• _Questions to answer_
1. In the wellness excerpt, what does building a personal wellness system start with?
2. Pick up the passage on wellness systems after its final sentence and keep writing it.

(Beginning of Page excerpt)

The work of building a wellness practice is the work of self-knowledge. You have to actually pay attention to what your body and mind are telling you, separate from what the internet says you should be doing.

Why Systems Matter More Than Advice

Here's what we've learned from years of working directly with communities: advice alone rarely produces sustainable change. What produces change is systems.

A system is a set of repeatable structures that make the behavior you want easier to do than the behavior you want to avoid. It doesn't require willpower every morning. It removes friction. It fits your actual life instead of demanding that your actual life reshape itself to fit the protocol.

Building a personal wellness system looks different than following someone else's routine. It starts with observation: what do I need? When do I have energy for this? What obstacles reliably get in the way? What resources do I actually have access to? What does rest look like in my culture, my community, my body?

(End of Page excerpt)
(Beginning of Extracted information)

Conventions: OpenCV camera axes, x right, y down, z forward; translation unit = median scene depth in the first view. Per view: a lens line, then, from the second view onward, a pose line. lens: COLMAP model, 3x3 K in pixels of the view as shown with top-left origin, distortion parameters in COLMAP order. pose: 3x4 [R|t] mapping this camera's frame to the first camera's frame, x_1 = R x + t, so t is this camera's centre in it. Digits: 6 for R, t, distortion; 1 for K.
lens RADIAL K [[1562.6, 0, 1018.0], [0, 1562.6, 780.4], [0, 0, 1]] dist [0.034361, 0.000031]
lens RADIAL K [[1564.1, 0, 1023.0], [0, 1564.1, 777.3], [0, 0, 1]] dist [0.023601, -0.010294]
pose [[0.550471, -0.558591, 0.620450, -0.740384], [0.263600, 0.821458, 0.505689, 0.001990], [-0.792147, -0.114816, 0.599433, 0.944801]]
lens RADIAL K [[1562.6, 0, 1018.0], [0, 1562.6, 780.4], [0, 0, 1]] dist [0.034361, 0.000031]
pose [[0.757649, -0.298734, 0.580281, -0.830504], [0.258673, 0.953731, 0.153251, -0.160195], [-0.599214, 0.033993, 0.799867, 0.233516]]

(End of Extracted information)

• _Answers to the exercises_
1. Observation.

2.
Then it builds from there. Incrementally. Sustainably. In a way that belongs to you.

The Role of Community in Personal Wellness

One thing that gets lost in the individualization of wellness is this: community is a wellness resource. It might be the most underrated one.

Loneliness is a public health crisis. Social isolation increases the risk of everything from depression to cardiovascular disease. Human beings are not designed for the hyper-individual, optimized-for-productivity model that most modern wellness content assumes as its baseline.

We are designed for each other. We need spaces where we feel seen. Where we don't have to explain ourselves. Where we can be at different points in our wellness journey without judgment.

The right community doesn't tell you how to be well. It gives you a place to figure it out, together, at your own pace.

This is exactly why community gatherings, when done right, are a wellness intervention. Not because they come with a program or a protocol, but because they create conditions. Connection. Belonging. The experience of being in a room where people are genuinely glad you showed up.

How NABUHA Approaches This

We don't tell people how to be well. That's not our job and it wouldn't be honest to pretend we know what works for each person walking through the door.

What we do is build the conditions for people to find their own path.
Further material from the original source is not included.